ITC participates in seminar to discuss implication of Russia joining WTO
The International Trade Centre (ITC) took part in a seminar on 26-27 September in Cheboksary, Chuvash Republic, to discuss the implications of Russia joining the World Trade Organization (WTO).
The event was organized in close partnership with the Centre of Export Support of the Chuvash Republic and the Cheboksary State University, and brought together businesses, academia and public sector representatives.
Russia is the last country in the top ten biggest economies that is still to become a member of WTO and negotiations have been underway since they applied in 1993. The main issues discussed included the negotiations on market access commitments in industrial goods and agriculture, as well as the process of adjusting to WTO rules and regulations through domestic reforms.
Chairman of the State Duma Committee for Foreign Affairs, Mr Konstantin Kosachev, said Russia’s main goals were ‘better export conditions, cheaper imports, and better protection of domestic manufacturers.’ He also added a sense of urgency to concluding Russia’s accession process ‘rather sooner than later’.
Local speakers, including the President of the Chamber of Commerce and Industry of the Chuvash Republic, Mr Kustarin, emphasized that the costs of remaining outside the multilateral trading system would be much higher, and that becoming a member of WTO is ‘common sense’ for Russia.
The major benefits for Russia’s companies are to be expected from anchoring domestic reforms, ensuring predictability, transparency, and based on the rule of law. The ITC-WTO team brought out the practices from recently acceded countries, showing how domestic reforms have led to major improvement in business environments, much to the benefit of individual companies.
Specific attention was paid to the importance of non-tariff measures as growing obstacles to trade, but equally as an opportunity to raise the quality of products produced in the Chuvash Republic.
The ITC/WTO team addressed concerns on final tariff reductions in the Republic’s main export/import sectors of industrial goods and whether local industries would be sufficiently competitive to deal with enhanced competition. They highlighted the lessons learnt from completed WTO accessions, including China and Ukraine.

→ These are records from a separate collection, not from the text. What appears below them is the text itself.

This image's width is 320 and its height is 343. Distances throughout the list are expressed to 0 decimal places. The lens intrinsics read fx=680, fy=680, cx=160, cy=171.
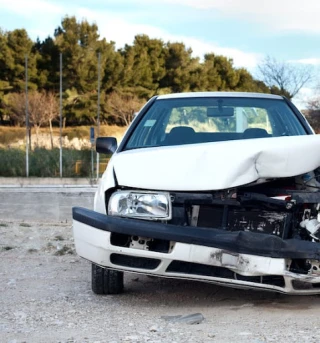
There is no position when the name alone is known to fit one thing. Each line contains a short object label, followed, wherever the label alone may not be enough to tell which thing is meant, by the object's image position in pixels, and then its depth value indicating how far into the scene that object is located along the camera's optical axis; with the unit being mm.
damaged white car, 4098
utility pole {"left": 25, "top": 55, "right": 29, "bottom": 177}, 32509
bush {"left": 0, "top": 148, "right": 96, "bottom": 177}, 33312
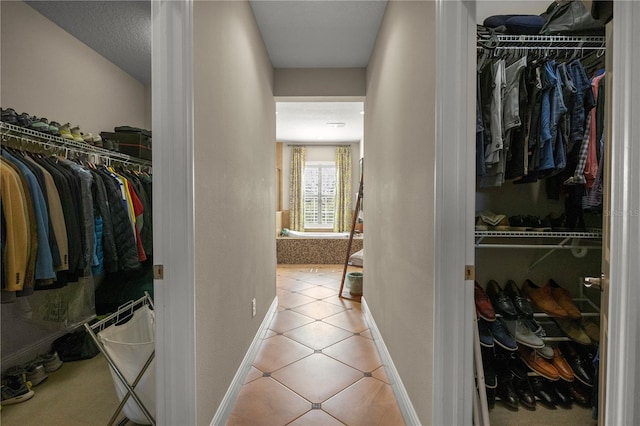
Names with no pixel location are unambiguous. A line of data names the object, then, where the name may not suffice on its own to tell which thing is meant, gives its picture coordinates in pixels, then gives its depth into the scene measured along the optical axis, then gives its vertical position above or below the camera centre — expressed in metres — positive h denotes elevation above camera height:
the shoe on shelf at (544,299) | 1.86 -0.55
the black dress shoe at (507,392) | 1.83 -1.07
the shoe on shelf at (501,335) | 1.74 -0.71
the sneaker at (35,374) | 2.08 -1.08
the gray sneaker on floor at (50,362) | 2.24 -1.08
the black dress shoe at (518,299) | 1.86 -0.55
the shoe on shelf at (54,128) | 2.12 +0.51
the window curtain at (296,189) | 7.86 +0.41
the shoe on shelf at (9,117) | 1.84 +0.51
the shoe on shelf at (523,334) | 1.78 -0.72
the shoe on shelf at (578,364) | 1.79 -0.90
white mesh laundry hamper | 1.52 -0.79
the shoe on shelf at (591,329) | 1.80 -0.70
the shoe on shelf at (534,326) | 1.84 -0.69
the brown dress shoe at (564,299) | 1.84 -0.55
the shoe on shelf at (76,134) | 2.35 +0.52
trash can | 3.90 -0.94
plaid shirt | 1.63 +0.24
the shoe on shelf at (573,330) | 1.81 -0.72
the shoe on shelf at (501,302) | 1.82 -0.56
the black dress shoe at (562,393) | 1.83 -1.07
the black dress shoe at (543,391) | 1.83 -1.07
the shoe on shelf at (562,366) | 1.81 -0.91
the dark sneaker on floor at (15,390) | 1.90 -1.09
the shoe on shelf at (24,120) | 1.91 +0.51
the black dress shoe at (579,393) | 1.83 -1.06
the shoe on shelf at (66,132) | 2.26 +0.52
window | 7.98 +0.34
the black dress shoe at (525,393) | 1.82 -1.07
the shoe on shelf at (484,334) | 1.71 -0.69
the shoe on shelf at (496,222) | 1.81 -0.09
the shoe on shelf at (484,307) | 1.70 -0.54
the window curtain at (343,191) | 7.84 +0.36
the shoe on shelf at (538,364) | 1.81 -0.90
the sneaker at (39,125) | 2.02 +0.51
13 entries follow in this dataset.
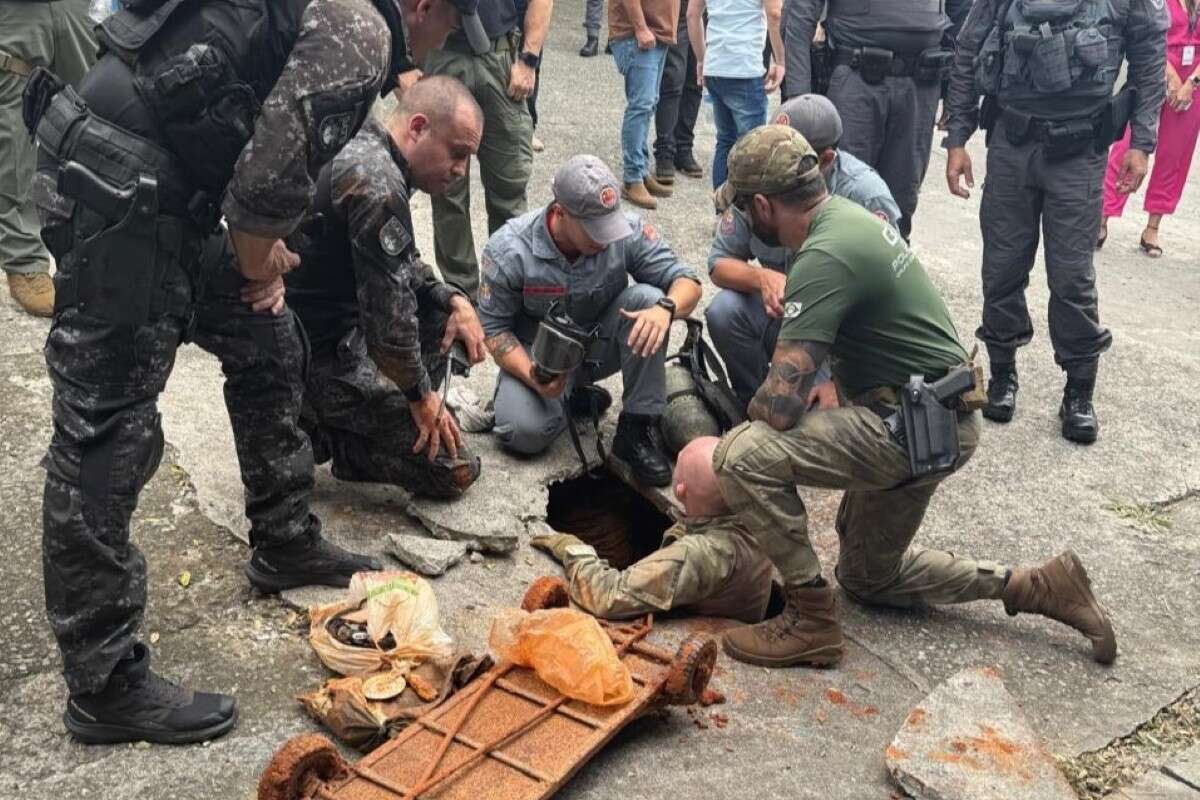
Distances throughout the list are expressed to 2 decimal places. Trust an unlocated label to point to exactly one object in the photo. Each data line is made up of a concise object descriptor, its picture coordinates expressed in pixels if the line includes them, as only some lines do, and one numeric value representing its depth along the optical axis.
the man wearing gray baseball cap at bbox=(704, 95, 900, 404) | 4.78
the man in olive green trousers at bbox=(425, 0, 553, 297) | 5.59
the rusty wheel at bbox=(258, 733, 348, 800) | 2.66
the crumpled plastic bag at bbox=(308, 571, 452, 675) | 3.28
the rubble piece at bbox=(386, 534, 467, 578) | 3.82
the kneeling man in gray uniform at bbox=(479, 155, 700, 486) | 4.54
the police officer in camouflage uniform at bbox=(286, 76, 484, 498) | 3.52
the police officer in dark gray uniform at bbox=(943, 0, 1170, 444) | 5.08
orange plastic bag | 3.13
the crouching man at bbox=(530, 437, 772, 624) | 3.71
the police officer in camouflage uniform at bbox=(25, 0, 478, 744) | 2.65
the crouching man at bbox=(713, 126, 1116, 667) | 3.51
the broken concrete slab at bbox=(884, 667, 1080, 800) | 3.08
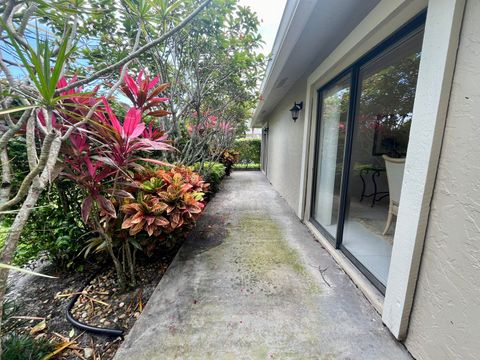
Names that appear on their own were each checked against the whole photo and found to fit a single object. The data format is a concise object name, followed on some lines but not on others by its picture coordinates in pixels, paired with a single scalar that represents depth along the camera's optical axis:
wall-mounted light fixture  3.86
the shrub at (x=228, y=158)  8.34
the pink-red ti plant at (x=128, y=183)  1.53
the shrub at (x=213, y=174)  4.63
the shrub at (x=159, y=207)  1.93
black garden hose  1.48
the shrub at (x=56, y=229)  1.97
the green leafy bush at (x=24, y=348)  1.12
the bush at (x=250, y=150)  13.38
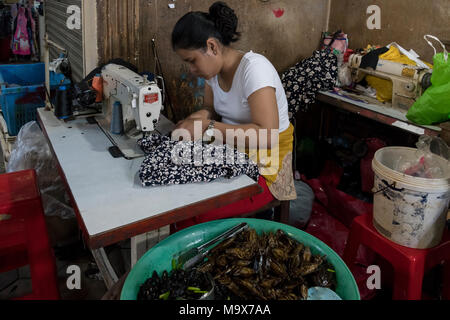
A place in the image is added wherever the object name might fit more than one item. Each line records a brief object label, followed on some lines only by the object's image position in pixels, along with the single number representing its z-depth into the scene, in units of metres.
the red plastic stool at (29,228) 1.56
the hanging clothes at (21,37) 5.72
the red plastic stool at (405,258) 1.60
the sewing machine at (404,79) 2.26
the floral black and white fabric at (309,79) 2.91
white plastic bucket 1.55
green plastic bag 1.80
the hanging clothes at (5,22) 6.26
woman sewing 1.66
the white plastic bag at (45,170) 2.23
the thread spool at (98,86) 2.04
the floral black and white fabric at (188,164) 1.35
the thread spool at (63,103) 2.05
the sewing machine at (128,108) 1.64
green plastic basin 1.10
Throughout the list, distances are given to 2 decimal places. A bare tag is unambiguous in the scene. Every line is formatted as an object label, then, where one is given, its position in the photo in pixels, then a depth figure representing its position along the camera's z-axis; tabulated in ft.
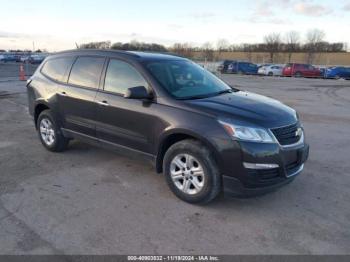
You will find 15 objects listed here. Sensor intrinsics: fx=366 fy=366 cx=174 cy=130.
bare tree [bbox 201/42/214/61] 242.33
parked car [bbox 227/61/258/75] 135.13
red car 121.80
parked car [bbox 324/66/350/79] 116.98
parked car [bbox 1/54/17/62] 212.43
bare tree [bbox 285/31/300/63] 288.55
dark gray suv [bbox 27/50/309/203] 13.32
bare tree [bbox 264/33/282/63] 269.44
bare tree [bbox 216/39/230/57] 332.10
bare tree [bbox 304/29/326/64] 275.18
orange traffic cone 74.23
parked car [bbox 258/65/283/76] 129.64
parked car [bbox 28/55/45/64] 175.40
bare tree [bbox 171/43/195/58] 249.51
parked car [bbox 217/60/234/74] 136.87
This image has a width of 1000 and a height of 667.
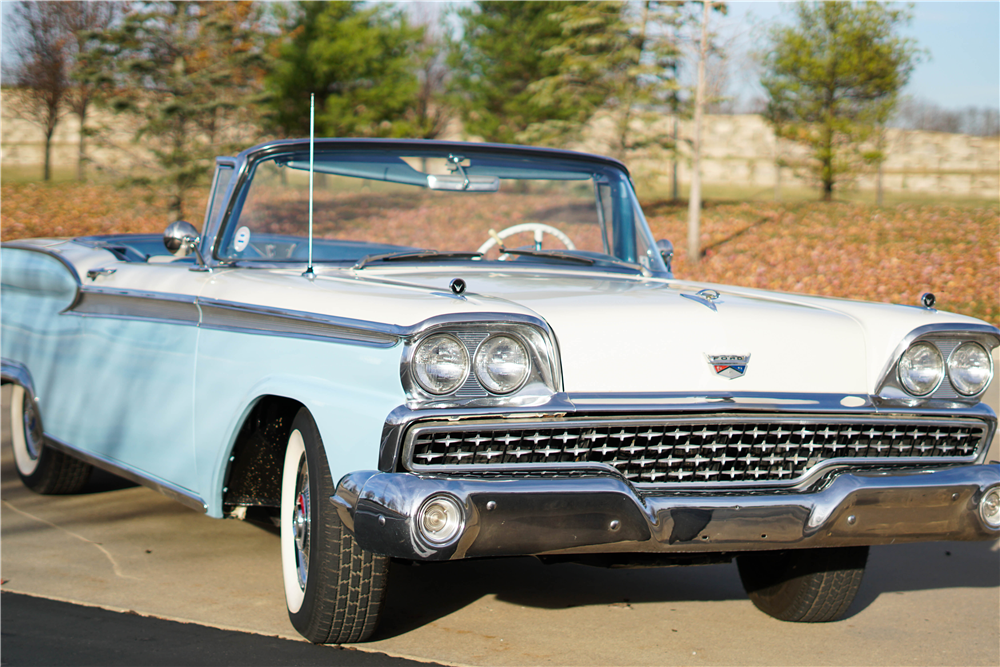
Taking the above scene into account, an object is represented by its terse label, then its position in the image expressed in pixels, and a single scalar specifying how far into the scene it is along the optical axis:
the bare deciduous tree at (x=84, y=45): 18.33
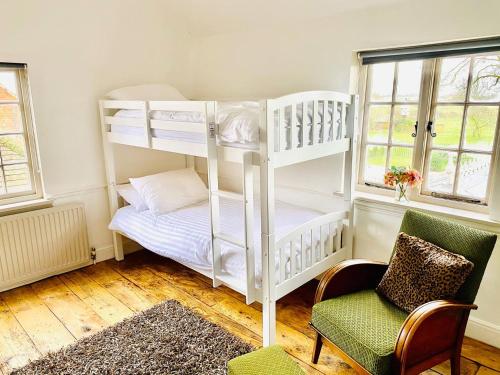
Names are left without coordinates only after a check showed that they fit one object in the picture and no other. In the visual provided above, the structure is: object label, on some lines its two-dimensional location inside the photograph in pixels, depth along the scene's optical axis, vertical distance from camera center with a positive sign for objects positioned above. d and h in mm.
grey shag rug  2033 -1411
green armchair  1607 -1013
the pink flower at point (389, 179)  2432 -445
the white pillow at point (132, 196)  3133 -730
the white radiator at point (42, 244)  2848 -1081
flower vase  2477 -549
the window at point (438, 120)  2189 -54
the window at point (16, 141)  2818 -219
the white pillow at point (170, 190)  3014 -671
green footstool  1483 -1051
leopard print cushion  1724 -798
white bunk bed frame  1944 -307
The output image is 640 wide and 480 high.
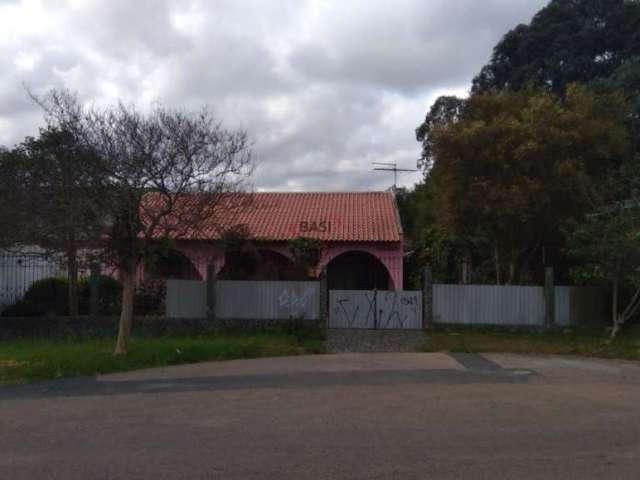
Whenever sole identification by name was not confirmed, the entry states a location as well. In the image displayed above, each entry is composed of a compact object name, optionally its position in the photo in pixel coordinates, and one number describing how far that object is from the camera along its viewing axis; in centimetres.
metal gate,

ITC emphasized that Russian exporters and importers will benefit from secured market access through a permanent and unconditional Most Favoured Nation (MFN) status, and a neutral platform for resolution of trade disputes.
Russia’s average applied tariffs are already at a relatively low level (10.1% in non-agricultural goods) and the lowering of customs duties will not be as substantial as feared. Improved access - for foreign suppliers to Russia’s domestic markets or for Russia’s exporters to foreign markets - will therefore not likely be the main source of gains or losses. Enhanced competition at domestic markets will serve as an incentive for Russian businesses to work towards improved quality and over-all competitiveness of their products and services.
The seminar provided sought after information on Russia’s accession to WTO and has allowed local businesses to take steps to deal with the challenges that may occur. Whilst Geneva and Moscow-based trade officials work to conclude Russia’s accession process, businesses in each of Russia’s Republics are hoping to reap the benefits from an improved trading environment and secured trading relations.
The ITC-WTO team was represented by Mr Rajesh Aggarwal (Chief, Business & Trade Policy section, ITC), Ms Famke Schaap (Consultant, Business & Trade Policy section, ITC), Ms Elena Boutrimova (Chief, Office for Eastern Europe and Central Asia, ITC) and Mrs Gretchen Stanton (Senior Counsellor, Agriculture and Commodities Division, WTO).